--- START ---

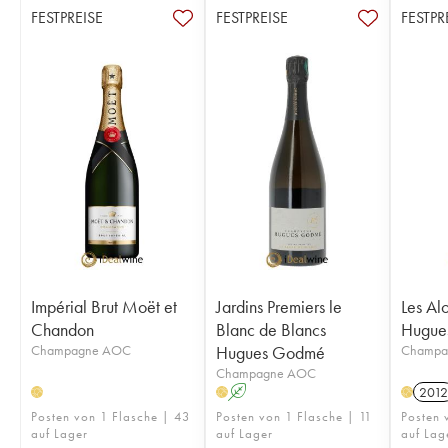
FESTPREISE
FESTPREISE
FESTPR
Impérial Brut Moët et
Jardins Premiers le
Les Alo
Chandon
Blanc de Blancs
Hugue
Champagne AOC
Hugues Godmé
Champa
Champagne AOC
A
2012
H
H
H
Posten von 1 Flasche | 43
Posten von 1 Flasche | 11
Posten 
auf Lager
auf Lager
auf Lag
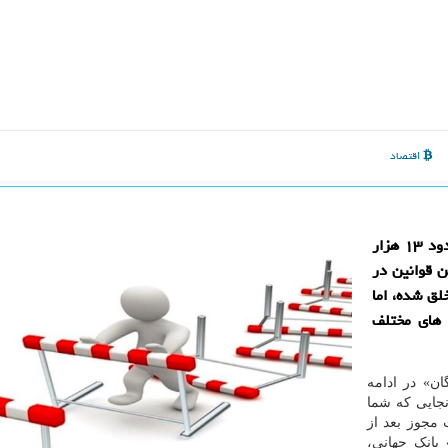
اقتصاد
در مدت نزدیک به ۱۱۳ سال قانون گذاری در ایران حدود ۱۳ هزار
 قوانین در
ق شده، اما
 های مختلف
ان» در ادامه
ایی که شما
 مجوز بعد از
انک جهانی،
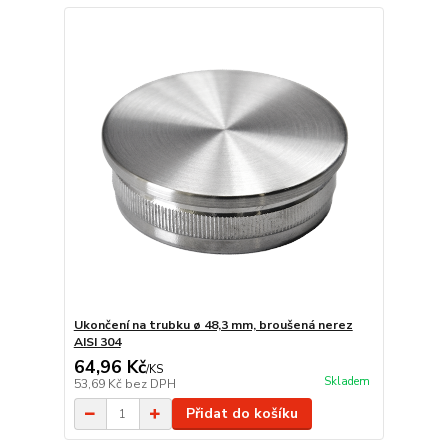
Ukončení na trubku ø 48,3 mm, broušená nerez
AISI 304
64,96 Kč
/
KS
Skladem
53,69 Kč
bez DPH
Přidat do košíku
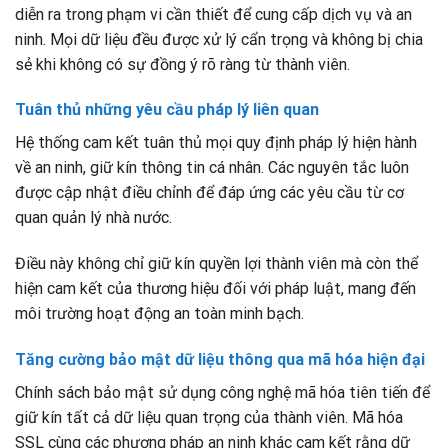
diễn ra trong phạm vi cần thiết để cung cấp dịch vụ và an
ninh. Mọi dữ liệu đều được xử lý cẩn trọng và không bị chia
sẻ khi không có sự đồng ý rõ ràng từ thành viên.
Tuân thủ những yêu cầu pháp lý liên quan
Hệ thống cam kết tuân thủ mọi quy định pháp lý hiện hành
về an ninh, giữ kín thông tin cá nhân. Các nguyên tắc luôn
được cập nhật điều chỉnh để đáp ứng các yêu cầu từ cơ
quan quản lý nhà nước.
Điều này không chỉ giữ kín quyền lợi thành viên mà còn thể
hiện cam kết của thương hiệu đối với pháp luật, mang đến
môi trường hoạt động an toàn minh bạch.
Tăng cường bảo mật dữ liệu thông qua mã hóa hiện đại
Chính sách bảo mật sử dụng công nghệ mã hóa tiên tiến để
giữ kín tất cả dữ liệu quan trọng của thành viên. Mã hóa
SSL cùng các phương pháp an ninh khác cam kết rằng dữ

--- END ---

INSTRUCTIONS FOR THE TASK: An exact copy of every record above is needed, with all pictures left out.

FINISHED EXERCISE:
FESTPREISE
FESTPREISE
FESTPR
Impérial Brut Moët et
Jardins Premiers le
Les Alo
Chandon
Blanc de Blancs
Hugue
Champagne AOC
Hugues Godmé
Champa
Champagne AOC
A
2012
H
H
H
Posten von 1 Flasche | 43
Posten von 1 Flasche | 11
Posten 
auf Lager
auf Lager
auf Lag
اقتصاد
در مدت نزدیک به ۱۱۳ سال قانون گذاری در ایران حدود ۱۳ هزار
 قوانین در
ق شده، اما
 های مختلف
ان» در ادامه
ایی که شما
 مجوز بعد از
انک جهانی،
Ukončení na trubku ø 48,3 mm, broušená nerez
AISI 304
64,96 Kč
/
KS
Skladem
53,69 Kč
bez DPH
Přidat do košíku
diễn ra trong phạm vi cần thiết để cung cấp dịch vụ và an
ninh. Mọi dữ liệu đều được xử lý cẩn trọng và không bị chia
sẻ khi không có sự đồng ý rõ ràng từ thành viên.
Tuân thủ những yêu cầu pháp lý liên quan
Hệ thống cam kết tuân thủ mọi quy định pháp lý hiện hành
về an ninh, giữ kín thông tin cá nhân. Các nguyên tắc luôn
được cập nhật điều chỉnh để đáp ứng các yêu cầu từ cơ
quan quản lý nhà nước.
Điều này không chỉ giữ kín quyền lợi thành viên mà còn thể
hiện cam kết của thương hiệu đối với pháp luật, mang đến
môi trường hoạt động an toàn minh bạch.
Tăng cường bảo mật dữ liệu thông qua mã hóa hiện đại
Chính sách bảo mật sử dụng công nghệ mã hóa tiên tiến để
giữ kín tất cả dữ liệu quan trọng của thành viên. Mã hóa
SSL cùng các phương pháp an ninh khác cam kết rằng dữ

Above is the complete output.